[Bons conselhos]

A série Cartas a um jovem ... da Editora Campus se propõe a dar uma visão crítica de algumas profissões para iniciantes.

Em Cartas a um jovem terapeuta: reflexões para psicoterapeutas, aspirantes e curiosos, Contardo Calligaris escreve de maneira bastante diferente da sua coluna das quintas-feiras na Folha de São Paulo. No jornal, Calligaris tem buscado um tom de corretude política e conciliação, mas, no livro, arrisca mais, baseado em sua vasta experiência como analista. Cutuca, por exemplo, psicanalistas que se recusam a saber das novidades da neurociência ou que seguem cegamente as regras das instituições às quais são filiados. Calligaris sugere que é preciso um pouco de transgressão, e a abertura de mentes via arte e cultura é uma obrigação do profissional.

Cada vez mais fluido em sua escrita, o psicanalista faz um livro que pode ser lido por qualquer curioso, especialmente aqueles que se submetem à psicoterapia.

Dificuldades: a prensa do livro impede sua abertura adequada, o que torna a leitura incômoda. Isto poderia ser corrigido nas próximas edições que certamente virão.

[Ponto G]

José Manoel Bertolote é um de nossos mais renomados psiquiatras; trabalha em Genebra pela Organização Mundial da Saúde. Em suas poucas horas vagas, traduziu A história da V: abrindo a caixa de Pandora (lançado pela nova e promissora Editora DeGustar). O original de 2003 é da escritora Catherine Blackledge, uma inglesa que trabalha com jornalismo científico.

O livro se propõe a ser o mais completo tratado sobre o órgão sexual feminino. E é. A autora apresenta anatomia, fisiologia (incluindo a sexualidade, é claro), evolução biológica, mas seu foco é basicamente o aspecto cultural da representação da vagina. Sem preconceitos, atual, divertido.

Nota bem sacada na apresentação feita pelo psicanalista Sérgio Telles: ao nascer, milhões de mulheres ainda são submetidas ao corte de seus clitóris em cerimônias bárbaras com a justificativa capenga de ser um costume religioso. O curioso é que a mulher não decepada sente-se não pertencente ao grupo sexual e tem vida social igualmente amputada! O social se impondo ao sexual: pertencer é mais importante que gozar!

[Explosões recentes]

O aguardadíssimo How to dismantle an atomic bomb, novo CD de U2 chegou às lojas sob uma enormidade de críticas negativas.

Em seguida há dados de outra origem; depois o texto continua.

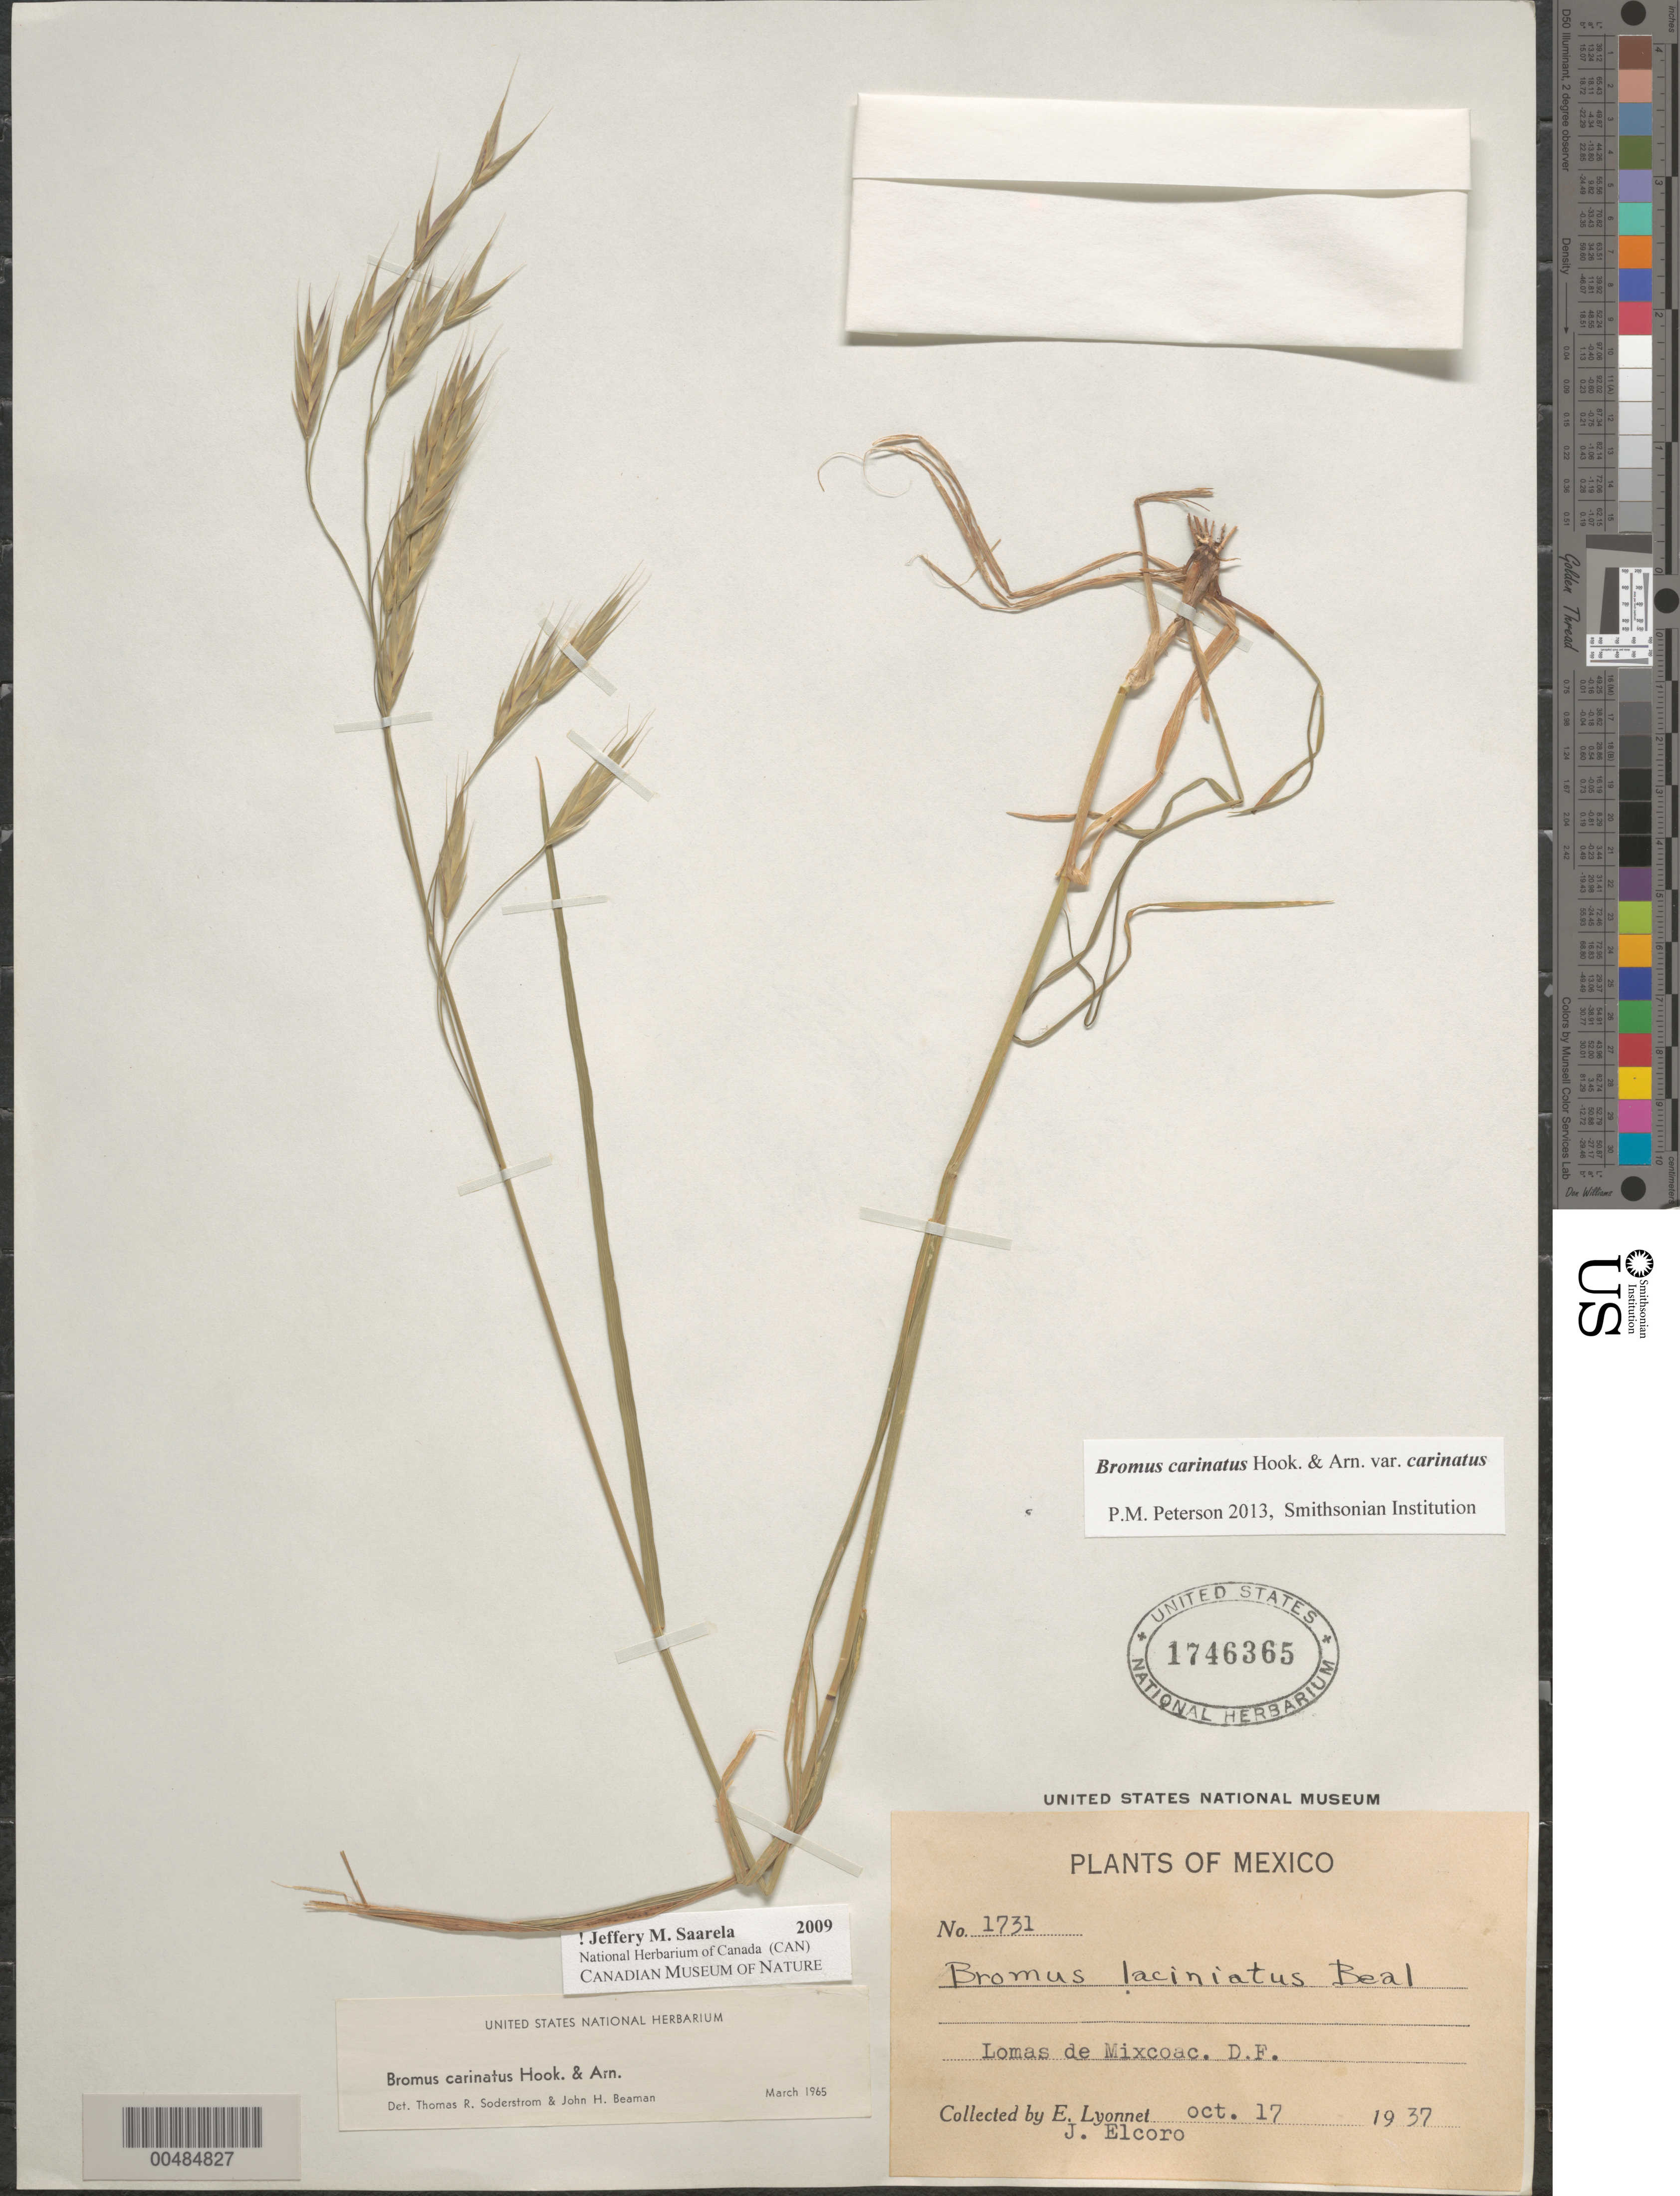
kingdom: Plantae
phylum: Tracheophyta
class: Liliopsida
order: Poales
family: Poaceae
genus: Bromus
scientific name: Bromus carinatus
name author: Hook. & Arn.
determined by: Soderstrom, T. R.; Beaman, J. H.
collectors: Bro. E. Lyonnet & J. Elcoro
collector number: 1731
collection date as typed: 17 Oct 1937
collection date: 1937-10-17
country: Mexico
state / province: Distrito Federal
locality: Lomas de Mixcoac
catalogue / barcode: US 1746365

A maioria esperava novidades, coisa que o grupo não trouxe. Para quê? Quando se diz que Caetano Veloso ficou chato talvez seja por sua mania de querer ensinar de tudo para todos, de representar o moderno. Sabe aquele professor careta que tenta dar uma de bacaninha e se "entchurmar"? Deu no que deu. Seu último disco passou batido, sem impacto. Esperamos dos professores alguma novidade, uma luz que Caetano não trouxe.

A turma de Bono não faz promessas. Desde Pop, U2 assumiu que almeja o sucesso, mega-shows, prêmios, a mal-falada música comercial. Não se interessa mais em protestar via música. O fato é que o conjunto nunca pode ser chamado de banal. A cada disco (All that you cant leave behind também recebeu duras críticas em seu lançamento), manda um sucesso ao Olimpo do rock.

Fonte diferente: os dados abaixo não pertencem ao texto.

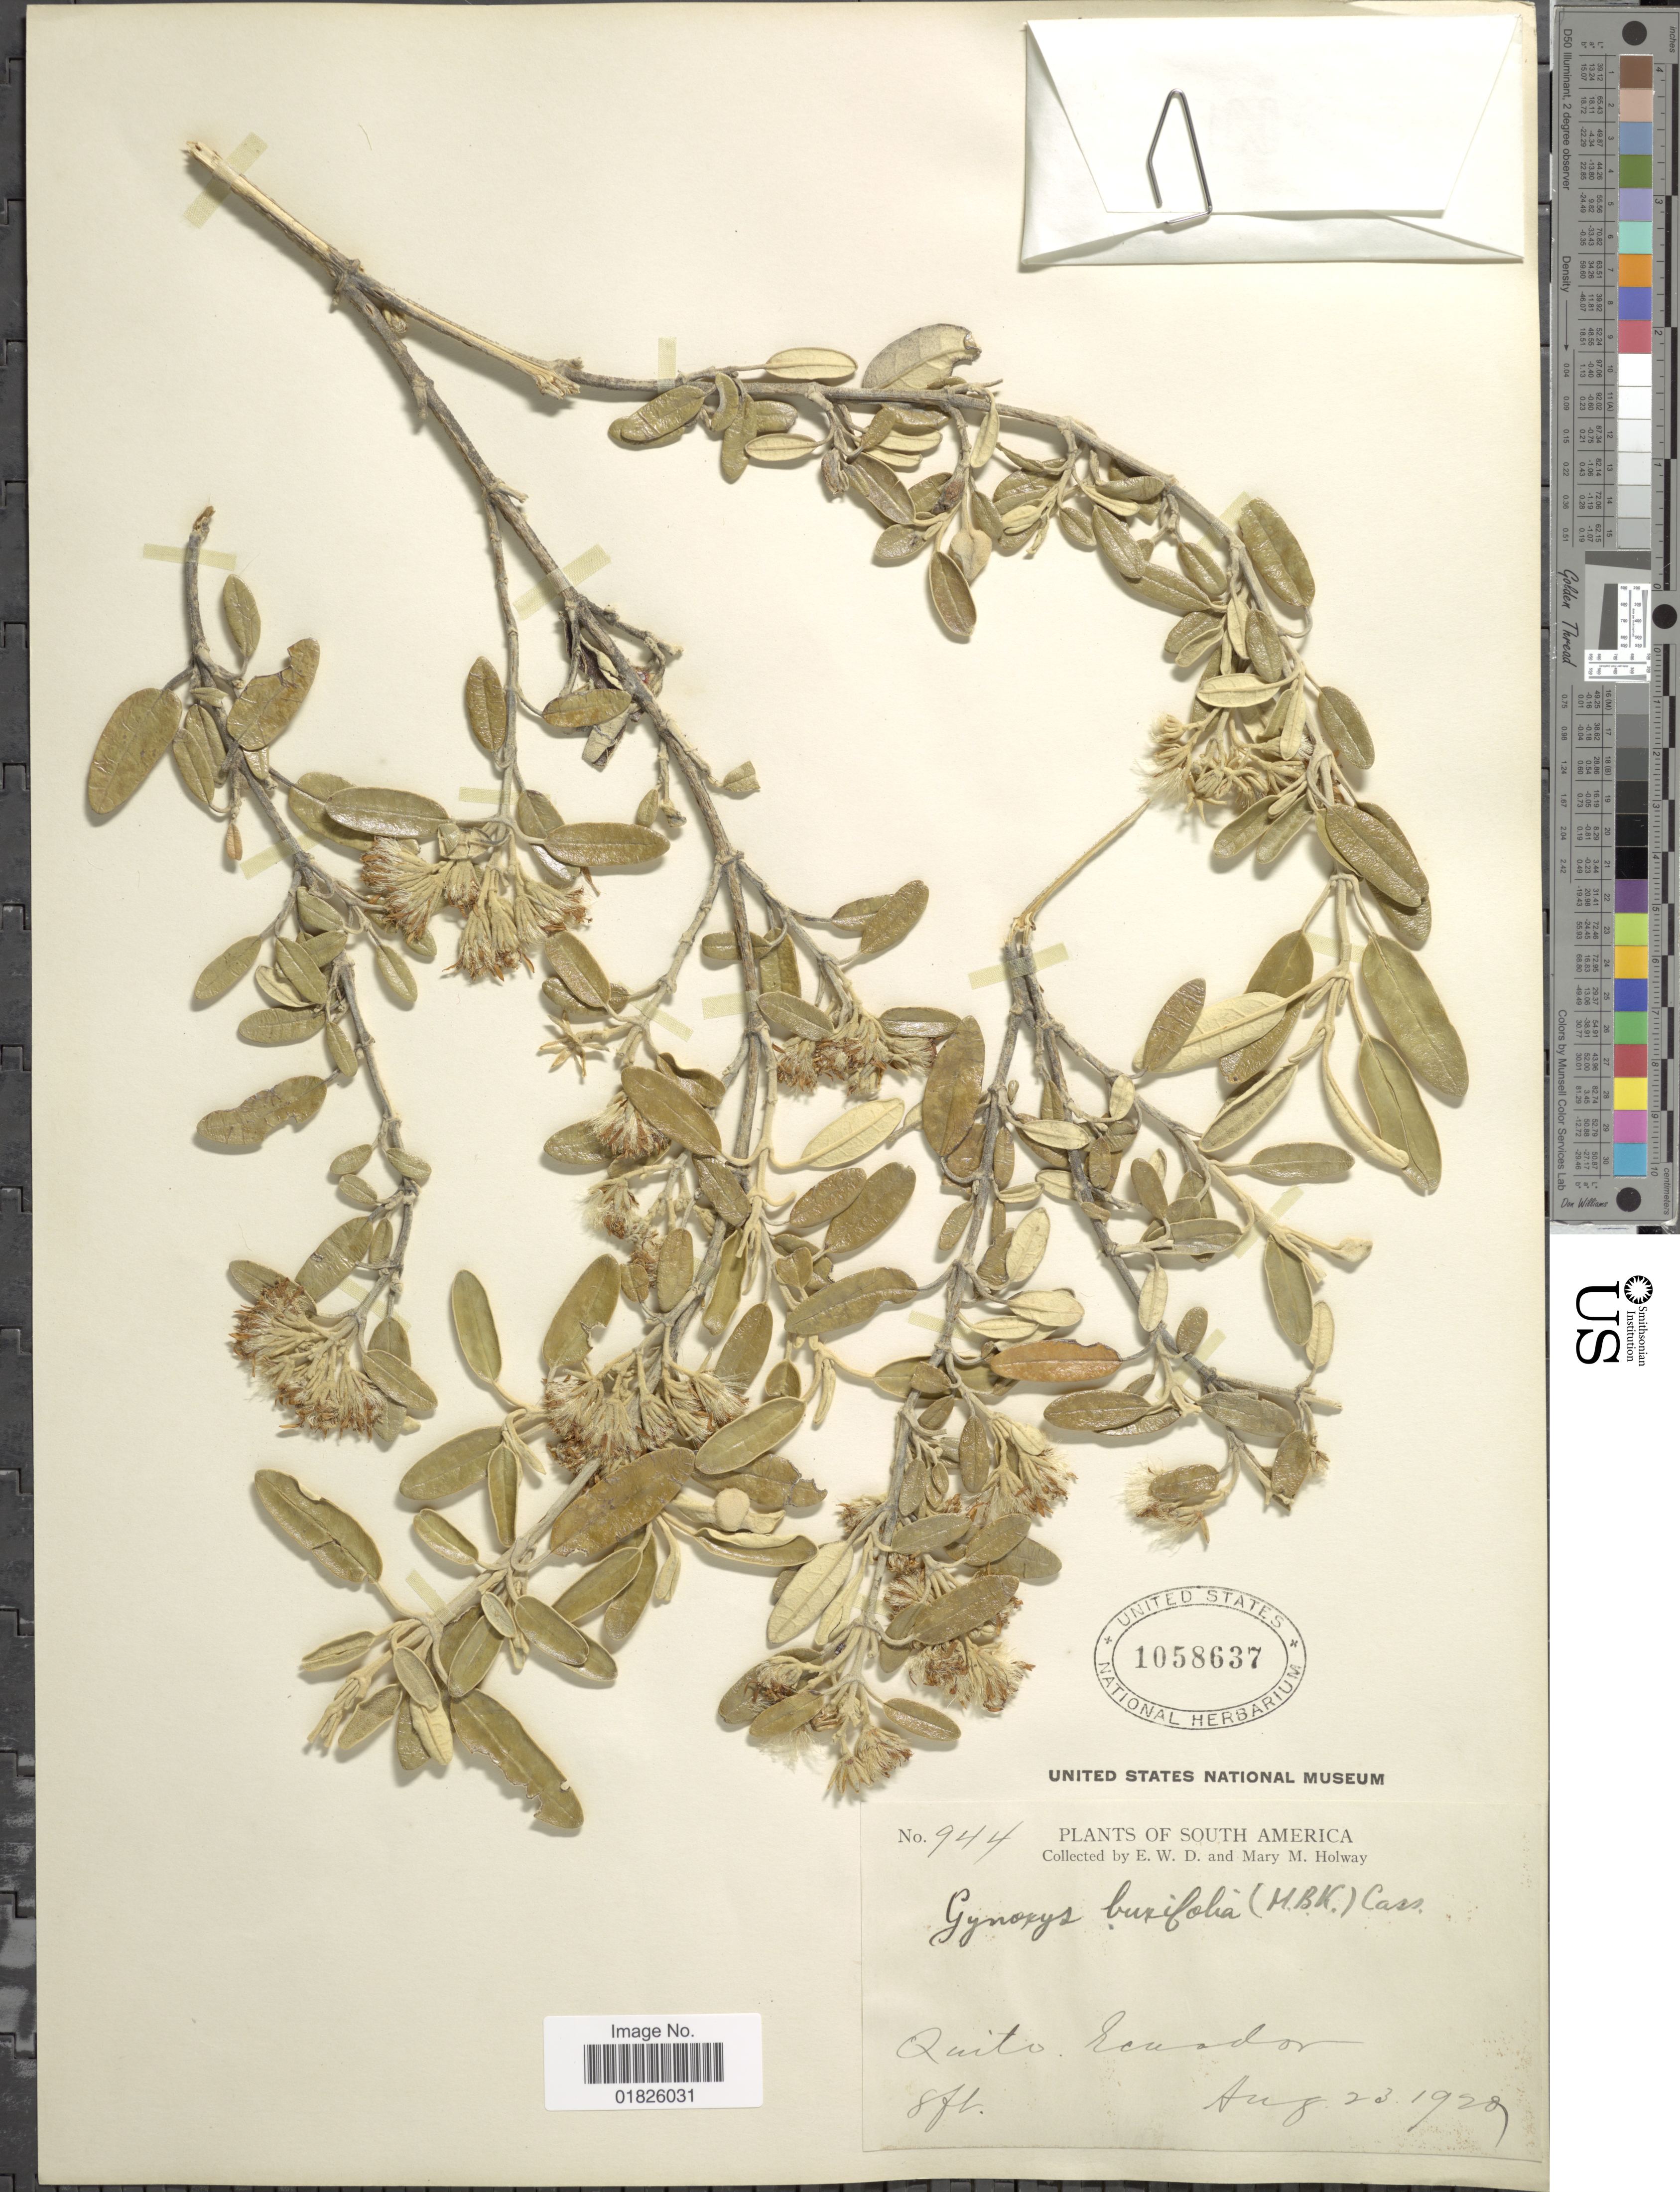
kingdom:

Se desta vez não temos um Beautiful day - ainda dos maiores antidepressivos da música -, o novo CD traz promessas que certamente chegarão de fininho, fazendo bem aos ouvidos mais atentos. E tem a guitarra do The Edge...

[Velhos não tão doces e ainda bárbaros]

Com o relançamento do velho filme de Job Tom Azulay de 1977 sobre a turnê do show Doces bárbaros, nos cinemas, a Biscoito Fino, nossa mais interessante gravadora, lança o DVD Outros (doces) bárbaros filme de Andrucha Waddington de 2002.

O quarteto baiano Bethânia, Gal, Gil e Caetano estão lá, desnudos como poucas vezes. Há poucas cenas das duas apresentações do show propriamente dito. O curioso e atraente está no processo de ensaio: Gil competentíssimo na direção musical, orientando, fazendo arranjos e quase compondo em cena! Gal com cara de sono, Bethânia mal-humorada... Enfim, nenhuma novidade. Surpreende a agressividade de Caetano com os repórteres na coletiva: chega a chutar o ar em ameaça tola a quem se arrisca a perguntar da hegemonia do grupo!

Ao vivo, o show de 1976 tinha tudo que não tem aqui: espontaneidade, vontade de dizer e fundamentalmente uma honestidade ingênua. A apresentação recente teve ar de coisa encomendada, caça-níquel ou compromisso com o patrocinador, o poderoso grupo Pão de Açúcar. Não era bom e não fez sucesso.

Em Sampa os deuses, Tupã incluso, castigaram o público com uma chuva diluviana que alagou o Ibirapuera! Mas, ao contrário do show de dois anos atrás, o DVD vale a pena: bem selecionado, ângulos interessantes e excelente som. Músicos de primeiríssima linha acompanham os cantores, que sequer decoraram ou melhor redecoraram as letras. Liam-nas assim como suas entradas na partitura frente a eles.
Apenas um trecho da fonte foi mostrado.